Posted by ドラ夫 at 2005年11月15日 20:27
少年野球コーチさん こんばんは。

ではそちらのチーム、誰もチームを去る事が出来ませんね^^ 正に一心同体といった感じでしょうか? 選手の育成も勿論大事ですが、これから先に続く指導者の育成も重要なんですね。
Posted by ドラ夫 at 2005年11月15日 20:32
フルコーチさん こんばんは。

60代がバリバリで、70代で現役というのも素晴らしいですよ!
その人達から見れば、我々はまだ小僧扱いですかね?^^
Posted by ドラ夫 at 2005年11月15日 20:35
新米C監督さん こんばんは。

「飲んだら煩い」 Gコーチは飲んでもニコニコ顔です。絡む事はしない綺麗な酔い方です^^
Posted by ドラ夫 at 2005年11月15日 20:37
ズンドコ節さん こんばんは。

選手は「君付け」で呼ばれるのに抵抗というか、恥ずかしさというか、恐縮した気持ちがあるようですが、Gコーチはお構いなしです^^

コロコロと人事が変わるのも困りますね。
何か理由があるのでしょうか?
Posted by ドラ夫 at 2005年11月15日 20:41
Shinさん こんばんは。

おじいちゃんが孫の付き添いですか^^
そうした光景もいいですね〜
私の父はまだ若いくせに、孫のゲンジの試合をこれまで一度も観戦していません。
やはり恥ずかしいのですかね?^^
Posted by ドラ夫 at 2005年11月15日 20:43
私の父親も56歳でこの世を去るまで、少年野球のコーチをしていました。子供がチームにいるわけでもなく、また、監督になるわけでもなく、毎日毎日、5時に仕事を終わりにしてバッティングピッチャーをしていたようです。もう、亡くなって17年になりますがね。
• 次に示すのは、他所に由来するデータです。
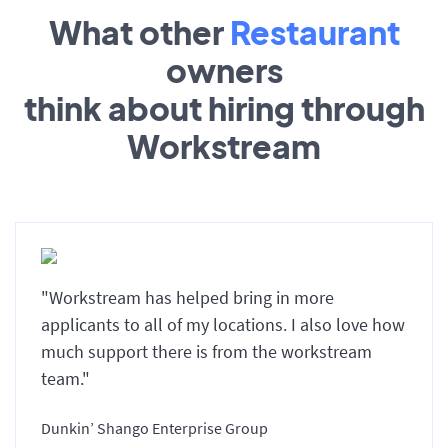
What other
Restaurant
owners
think about hiring through
Workstream
"Workstream has helped bring in more
applicants to all of my locations. I also love how
much support there is from the workstream
team."
Dunkin’ Shango Enterprise Group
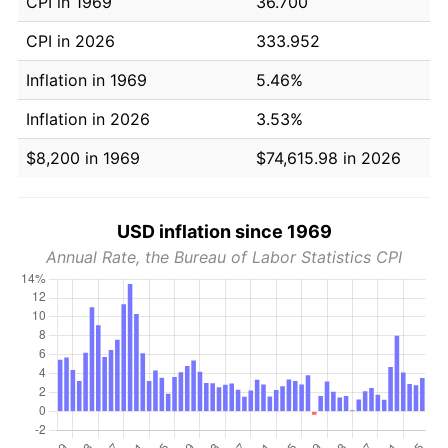
CPI in 1969
36.700
CPI in 2026
333.952
Inflation in 1969
5.46%
Inflation in 2026
3.53%
$8,200 in 1969
$74,615.98 in 2026
USD inflation since 1969
Annual Rate, the Bureau of Labor Statistics CPI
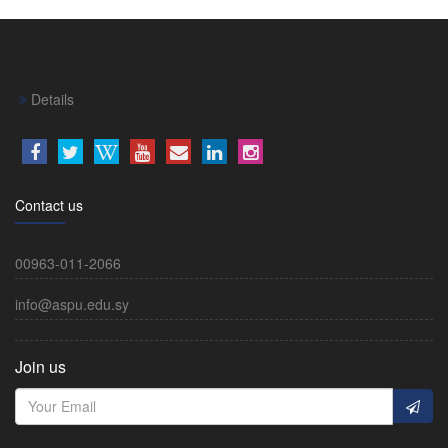
Details
Contact us
00963-011-2066
info@aspu.edu.sy
Join us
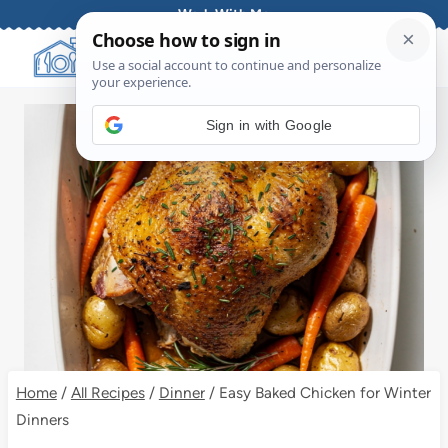
Skip
Work With Me
to
content
Sign in with Google
Home
/
All Recipes
/
Dinner
/
Easy Baked Chicken for Winter
Dinners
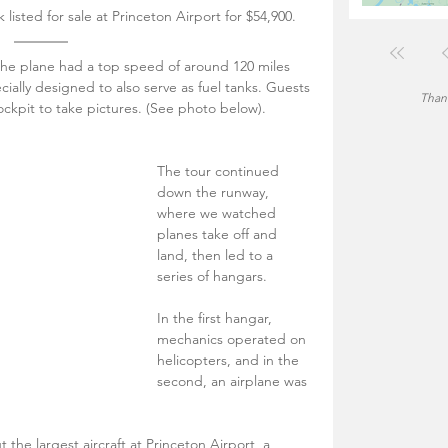
listed for sale at Princeton Airport for $54,900. 
the plane had a top speed of around 120 miles 
cially designed to also serve as fuel tanks. Guests 
Thank
ockpit to take pictures. (See photo below).
The tour continued 
down the runway, 
where we watched 
planes take off and 
land, then led to a 
series of hangars.
In the first hangar, 
mechanics operated on 
helicopters, and in the 
second, an airplane was 
the largest aircraft at Princeton Airport, a 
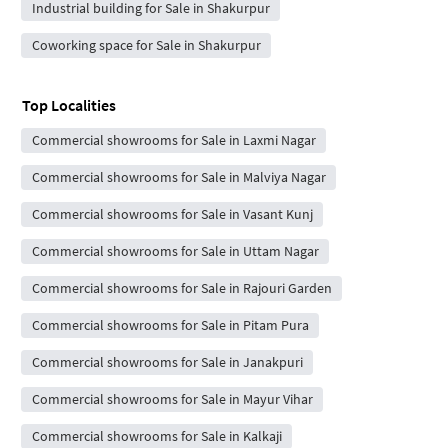
Industrial building for Sale in Shakurpur
Coworking space for Sale in Shakurpur
Top Localities
Commercial showrooms for Sale in Laxmi Nagar
Commercial showrooms for Sale in Malviya Nagar
Commercial showrooms for Sale in Vasant Kunj
Commercial showrooms for Sale in Uttam Nagar
Commercial showrooms for Sale in Rajouri Garden
Commercial showrooms for Sale in Pitam Pura
Commercial showrooms for Sale in Janakpuri
Commercial showrooms for Sale in Mayur Vihar
Commercial showrooms for Sale in Kalkaji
亡くなった後、チームの人が私にコーチを引き継いでくれとの依頼があって、引き受けた次第です。その後、長男と次男がチームに入ってきたわけですが、親父が生きていれば(74歳ですが)まだまだ、教えつづけていたのかなと思います。
Posted by 富ちゃん at 2005年11月16日 22:39
富ちゃんさん ありがとうございます。

お父様、56歳でお亡くなりとは早逝でしたね。
ご健在でしたらきっとコーチを続けていたかも?
天国でお孫さんの甲子園出場を喜んでおられたでしょうね^^
Posted by ドラ夫 at 2005年11月17日 00:29
父親は、星 一徹 みたいな人でしたから。
親子三代、野球バカですね。
野球バンザイ
Posted by 富ちゃん at 2005年11月18日 22:43
富ちゃんさん ありがとうございます。

親子3代ですか。私の父は孫の試合を一度も観戦した事がありません。いつも声をかけるのですが、『俺が行くとゲンジが緊張するといけないから』 などと言っては出掛ける様子がありません。